[Start of Attachment]

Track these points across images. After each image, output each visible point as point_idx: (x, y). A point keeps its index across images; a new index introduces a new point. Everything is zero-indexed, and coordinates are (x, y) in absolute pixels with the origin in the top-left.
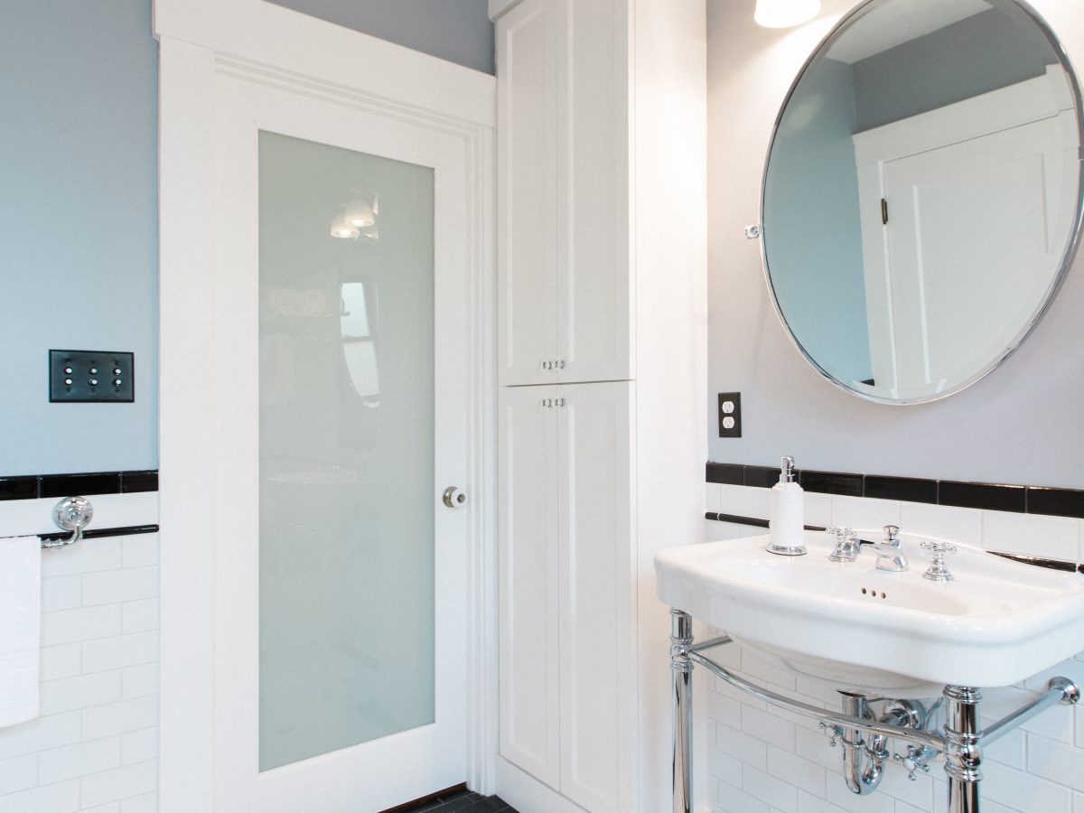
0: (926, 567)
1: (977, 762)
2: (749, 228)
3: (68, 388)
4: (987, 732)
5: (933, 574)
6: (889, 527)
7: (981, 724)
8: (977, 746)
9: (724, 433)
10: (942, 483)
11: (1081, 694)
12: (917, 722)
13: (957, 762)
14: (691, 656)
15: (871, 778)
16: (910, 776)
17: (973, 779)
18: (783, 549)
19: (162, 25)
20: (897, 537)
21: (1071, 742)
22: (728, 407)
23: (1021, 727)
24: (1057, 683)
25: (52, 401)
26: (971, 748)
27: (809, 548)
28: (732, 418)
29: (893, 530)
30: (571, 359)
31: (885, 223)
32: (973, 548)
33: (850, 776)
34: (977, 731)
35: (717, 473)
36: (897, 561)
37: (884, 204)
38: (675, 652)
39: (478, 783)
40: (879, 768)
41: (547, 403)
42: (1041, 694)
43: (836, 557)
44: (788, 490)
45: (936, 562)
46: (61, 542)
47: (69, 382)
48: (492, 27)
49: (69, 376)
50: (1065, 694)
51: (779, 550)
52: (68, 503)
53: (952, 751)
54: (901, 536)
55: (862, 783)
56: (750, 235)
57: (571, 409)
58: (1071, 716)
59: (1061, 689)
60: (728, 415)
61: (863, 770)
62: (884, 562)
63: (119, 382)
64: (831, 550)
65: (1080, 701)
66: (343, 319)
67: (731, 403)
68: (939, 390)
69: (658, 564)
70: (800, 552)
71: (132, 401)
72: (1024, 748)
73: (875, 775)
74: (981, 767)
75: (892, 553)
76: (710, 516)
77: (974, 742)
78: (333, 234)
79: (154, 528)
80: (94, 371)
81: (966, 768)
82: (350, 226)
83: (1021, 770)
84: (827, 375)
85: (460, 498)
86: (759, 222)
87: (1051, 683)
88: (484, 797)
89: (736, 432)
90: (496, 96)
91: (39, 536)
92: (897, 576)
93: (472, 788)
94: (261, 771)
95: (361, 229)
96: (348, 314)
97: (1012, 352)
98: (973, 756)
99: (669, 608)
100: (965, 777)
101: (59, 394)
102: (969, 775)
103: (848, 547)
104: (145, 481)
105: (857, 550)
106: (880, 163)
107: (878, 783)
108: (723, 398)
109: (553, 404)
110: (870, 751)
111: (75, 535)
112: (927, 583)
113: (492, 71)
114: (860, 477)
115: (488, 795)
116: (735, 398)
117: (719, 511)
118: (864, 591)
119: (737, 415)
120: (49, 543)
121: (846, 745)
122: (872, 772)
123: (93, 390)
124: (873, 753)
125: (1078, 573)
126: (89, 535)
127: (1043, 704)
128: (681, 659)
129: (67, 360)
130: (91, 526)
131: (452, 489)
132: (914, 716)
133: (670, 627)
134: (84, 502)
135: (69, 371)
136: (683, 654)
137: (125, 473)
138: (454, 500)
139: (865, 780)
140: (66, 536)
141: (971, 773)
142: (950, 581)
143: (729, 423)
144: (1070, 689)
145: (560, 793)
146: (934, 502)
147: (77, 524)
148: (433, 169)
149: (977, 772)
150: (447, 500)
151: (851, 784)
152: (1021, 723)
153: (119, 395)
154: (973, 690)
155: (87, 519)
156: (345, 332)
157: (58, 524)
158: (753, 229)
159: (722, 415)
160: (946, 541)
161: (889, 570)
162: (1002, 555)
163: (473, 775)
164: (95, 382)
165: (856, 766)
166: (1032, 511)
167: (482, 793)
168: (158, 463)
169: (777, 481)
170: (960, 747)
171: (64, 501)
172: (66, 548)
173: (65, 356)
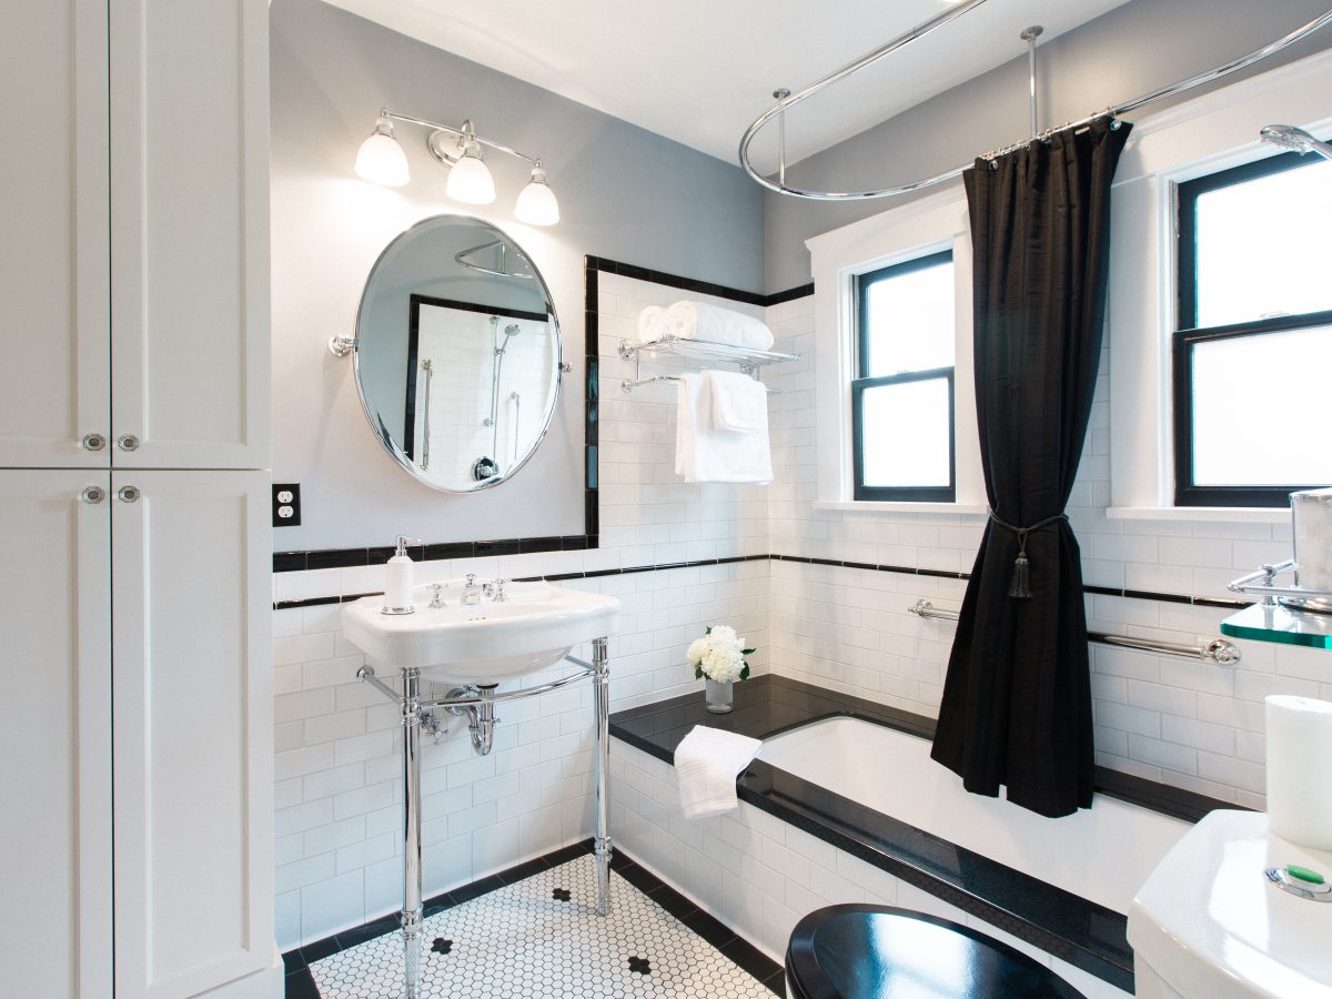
18: (402, 609)
30: (145, 437)
57: (145, 502)
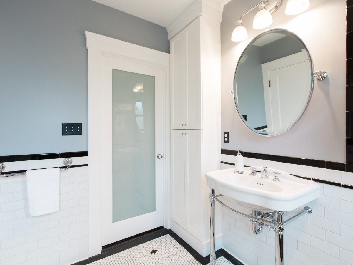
0: (274, 178)
1: (283, 229)
2: (230, 91)
3: (67, 132)
4: (285, 222)
5: (275, 180)
6: (264, 167)
7: (284, 220)
8: (283, 226)
9: (225, 142)
10: (278, 156)
11: (313, 211)
12: (272, 216)
13: (278, 229)
14: (214, 198)
15: (259, 230)
16: (269, 230)
17: (281, 234)
19: (88, 45)
20: (266, 170)
21: (310, 223)
22: (226, 135)
23: (298, 219)
24: (306, 208)
25: (63, 135)
26: (281, 226)
27: (245, 172)
28: (227, 138)
29: (265, 168)
31: (270, 86)
32: (286, 173)
33: (254, 230)
34: (283, 222)
35: (223, 152)
36: (266, 176)
37: (269, 82)
38: (211, 198)
39: (166, 227)
40: (261, 228)
41: (182, 134)
42: (302, 211)
43: (251, 175)
44: (240, 157)
45: (276, 177)
46: (64, 169)
47: (67, 131)
48: (169, 41)
49: (67, 129)
50: (308, 211)
51: (237, 172)
52: (67, 159)
53: (276, 227)
54: (267, 169)
55: (257, 231)
56: (231, 93)
58: (310, 216)
59: (307, 210)
60: (226, 137)
61: (257, 228)
62: (263, 176)
63: (78, 130)
64: (250, 172)
65: (312, 213)
66: (136, 111)
67: (227, 134)
68: (275, 134)
69: (206, 176)
70: (242, 173)
71: (82, 135)
72: (298, 224)
73: (260, 230)
74: (284, 231)
75: (265, 174)
76: (222, 162)
77: (282, 225)
78: (133, 91)
79: (87, 165)
80: (73, 128)
81: (280, 231)
82: (138, 89)
83: (297, 229)
84: (249, 128)
85: (161, 157)
86: (233, 90)
87: (305, 208)
88: (167, 229)
89: (228, 142)
90: (170, 59)
91: (59, 167)
92: (266, 180)
93: (165, 227)
94: (113, 223)
95: (140, 90)
96: (138, 110)
97: (296, 123)
98: (281, 228)
99: (209, 187)
100: (280, 233)
101: (64, 134)
102: (281, 233)
103: (253, 172)
104: (85, 154)
105: (256, 173)
106: (268, 71)
107: (261, 232)
108: (225, 133)
109: (183, 134)
110: (259, 223)
111: (68, 167)
112: (273, 182)
113: (169, 52)
114: (258, 154)
115: (168, 229)
116: (228, 133)
117: (224, 161)
118: (258, 183)
119: (228, 137)
120: (62, 169)
121: (253, 222)
122: (260, 229)
123: (72, 132)
124: (260, 224)
125: (311, 180)
126: (72, 167)
127: (303, 213)
128: (212, 199)
129: (66, 125)
130: (72, 165)
131: (160, 154)
132: (271, 215)
133: (209, 192)
134: (70, 159)
135: (67, 128)
136: (213, 198)
137: (80, 152)
138: (160, 157)
139: (258, 231)
140: (66, 167)
141: (281, 232)
142: (280, 182)
143: (226, 139)
144: (309, 210)
145: (185, 230)
146: (276, 161)
147: (69, 165)
148: (155, 77)
149: (283, 232)
150: (158, 157)
151: (254, 231)
152: (298, 218)
153: (79, 133)
154: (281, 212)
155: (71, 163)
156: (136, 114)
157: (64, 164)
158: (231, 92)
159: (225, 137)
160: (279, 171)
161: (264, 178)
162: (293, 175)
163: (165, 224)
164: (73, 131)
165: (255, 227)
166: (300, 164)
167: (167, 228)
168: (88, 149)
169: (237, 155)
170: (278, 226)
171: (66, 159)
172: (66, 170)
173: (66, 124)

[End of Attachment]

Update the material above by changing "top-left" to "upper-left" and keeping every other line unchanged. Leave the pictures out of your answer.

Track these points across images. After each image, output each visible point as point_idx: (x, y). A point keeps its index across images; a new index introduces a new point. Everything is zero-indexed, and coordinates are (x, y) in absolute pixels with the origin in the upper-left.
0: (926, 567)
1: (977, 762)
2: (749, 228)
3: (68, 388)
4: (987, 732)
5: (933, 574)
6: (889, 527)
7: (981, 724)
8: (977, 746)
9: (724, 433)
10: (942, 483)
11: (1081, 694)
12: (917, 722)
13: (957, 762)
14: (691, 656)
15: (871, 778)
16: (910, 776)
17: (973, 779)
18: (783, 549)
19: (162, 25)
20: (897, 537)
21: (1071, 742)
22: (728, 407)
23: (1021, 727)
24: (1057, 683)
25: (52, 401)
26: (971, 748)
27: (809, 548)
28: (732, 418)
29: (893, 530)
30: (571, 359)
31: (885, 223)
32: (973, 548)
33: (850, 776)
34: (977, 731)
35: (717, 473)
36: (897, 561)
37: (884, 204)
38: (675, 652)
39: (478, 783)
40: (879, 768)
41: (547, 403)
42: (1041, 694)
43: (836, 557)
44: (788, 490)
45: (936, 562)
46: (61, 542)
47: (69, 382)
48: (492, 27)
49: (69, 376)
50: (1065, 694)
51: (779, 550)
52: (68, 503)
53: (952, 751)
54: (901, 536)
55: (862, 783)
56: (750, 235)
57: (571, 409)
58: (1071, 716)
59: (1061, 689)
60: (728, 415)
61: (863, 770)
62: (884, 562)
63: (119, 382)
64: (831, 550)
65: (1080, 701)
66: (343, 319)
67: (731, 403)
68: (939, 390)
69: (658, 564)
70: (800, 552)
71: (132, 401)
72: (1024, 748)
73: (875, 775)
74: (981, 767)
75: (892, 553)
76: (710, 516)
77: (974, 742)
78: (333, 234)
79: (154, 528)
80: (94, 371)
81: (966, 768)
82: (350, 226)
83: (1021, 770)
84: (827, 375)
85: (460, 498)
86: (759, 222)
87: (1051, 683)
88: (484, 797)
89: (736, 432)
90: (496, 96)
91: (39, 536)
92: (897, 576)
93: (472, 788)
94: (261, 771)
95: (361, 229)
96: (348, 314)
97: (1012, 352)
98: (973, 756)
99: (669, 608)
100: (965, 777)
101: (59, 394)
102: (969, 775)
103: (848, 547)
104: (145, 481)
105: (857, 550)
106: (880, 163)
107: (878, 783)
108: (723, 398)
109: (553, 404)
110: (870, 751)
111: (75, 535)
112: (927, 583)
113: (492, 71)
114: (860, 477)
115: (488, 795)
116: (735, 398)
117: (719, 511)
118: (864, 591)
119: (737, 415)
120: (49, 543)
121: (846, 745)
122: (872, 772)
123: (93, 390)
124: (873, 753)
125: (1078, 573)
126: (89, 535)
127: (1043, 704)
128: (681, 659)
129: (67, 360)
130: (91, 526)
131: (452, 489)
132: (914, 716)
133: (670, 627)
134: (84, 502)
135: (69, 371)
136: (683, 654)
137: (125, 473)
138: (454, 500)
139: (865, 780)
140: (66, 536)
141: (971, 773)
142: (950, 581)
143: (729, 423)
144: (1070, 689)
145: (560, 793)
146: (934, 502)
147: (77, 524)
148: (433, 169)
149: (977, 772)
150: (447, 500)
151: (851, 784)
152: (1021, 723)
153: (119, 395)
154: (973, 690)
155: (87, 519)
156: (345, 332)
157: (58, 524)
158: (753, 229)
159: (722, 415)
160: (946, 541)
161: (889, 570)
162: (1002, 555)
163: (473, 775)
164: (95, 382)
165: (856, 766)
166: (1032, 511)
167: (482, 793)
168: (158, 463)
169: (777, 481)
170: (960, 747)
171: (64, 501)
172: (66, 548)
173: (65, 356)
18: (402, 609)
30: (145, 437)
57: (145, 502)
0: (274, 178)
1: (283, 229)
2: (230, 91)
3: (67, 132)
4: (285, 222)
5: (275, 180)
6: (264, 167)
7: (284, 220)
8: (283, 226)
9: (225, 142)
10: (278, 156)
11: (313, 211)
12: (272, 216)
13: (278, 229)
14: (214, 198)
15: (259, 230)
16: (269, 230)
17: (281, 234)
19: (88, 45)
20: (266, 170)
21: (310, 223)
22: (226, 135)
23: (298, 219)
24: (306, 208)
25: (63, 135)
26: (281, 226)
27: (245, 172)
28: (227, 138)
29: (265, 168)
31: (270, 86)
32: (286, 173)
33: (254, 230)
34: (283, 222)
35: (223, 152)
36: (266, 176)
37: (269, 82)
38: (211, 198)
39: (166, 227)
40: (261, 228)
41: (182, 134)
42: (302, 211)
43: (251, 175)
44: (240, 157)
45: (276, 177)
46: (64, 169)
47: (67, 131)
48: (169, 41)
49: (67, 129)
50: (308, 211)
51: (237, 172)
52: (67, 159)
53: (276, 227)
54: (267, 169)
55: (257, 231)
56: (231, 93)
58: (310, 216)
59: (307, 210)
60: (226, 137)
61: (257, 228)
62: (263, 176)
63: (78, 130)
64: (250, 172)
65: (312, 213)
66: (136, 111)
67: (227, 134)
68: (275, 134)
69: (206, 176)
70: (242, 173)
71: (82, 135)
72: (298, 224)
73: (260, 230)
74: (284, 231)
75: (265, 174)
76: (222, 162)
77: (282, 225)
78: (133, 91)
79: (87, 165)
80: (73, 128)
81: (280, 231)
82: (138, 89)
83: (297, 229)
84: (249, 128)
85: (161, 157)
86: (233, 90)
87: (305, 208)
88: (167, 229)
89: (228, 142)
90: (170, 59)
91: (59, 167)
92: (266, 180)
93: (165, 227)
94: (113, 223)
95: (140, 90)
96: (138, 110)
97: (296, 123)
98: (281, 228)
99: (209, 187)
100: (280, 233)
101: (64, 134)
102: (281, 233)
103: (253, 172)
104: (85, 154)
105: (256, 173)
106: (268, 71)
107: (261, 232)
108: (225, 133)
109: (183, 134)
110: (259, 223)
111: (68, 167)
112: (273, 182)
113: (169, 52)
114: (258, 154)
115: (168, 229)
116: (228, 133)
117: (224, 161)
118: (258, 183)
119: (228, 137)
120: (62, 169)
121: (253, 222)
122: (260, 229)
123: (72, 132)
124: (260, 224)
125: (311, 180)
126: (72, 167)
127: (303, 213)
128: (212, 199)
129: (66, 125)
130: (72, 165)
131: (160, 154)
132: (271, 215)
133: (209, 192)
134: (70, 159)
135: (67, 128)
136: (213, 198)
137: (80, 152)
138: (160, 157)
139: (258, 231)
140: (66, 167)
141: (281, 232)
142: (280, 182)
143: (226, 139)
144: (309, 210)
145: (185, 230)
146: (276, 161)
147: (69, 165)
148: (155, 77)
149: (283, 232)
150: (158, 157)
151: (254, 231)
152: (298, 218)
153: (79, 133)
154: (281, 212)
155: (71, 163)
156: (136, 114)
157: (64, 164)
158: (231, 92)
159: (225, 137)
160: (279, 171)
161: (264, 178)
162: (293, 175)
163: (165, 224)
164: (73, 131)
165: (255, 227)
166: (300, 164)
167: (167, 228)
168: (88, 149)
169: (237, 155)
170: (278, 226)
171: (66, 159)
172: (66, 170)
173: (66, 124)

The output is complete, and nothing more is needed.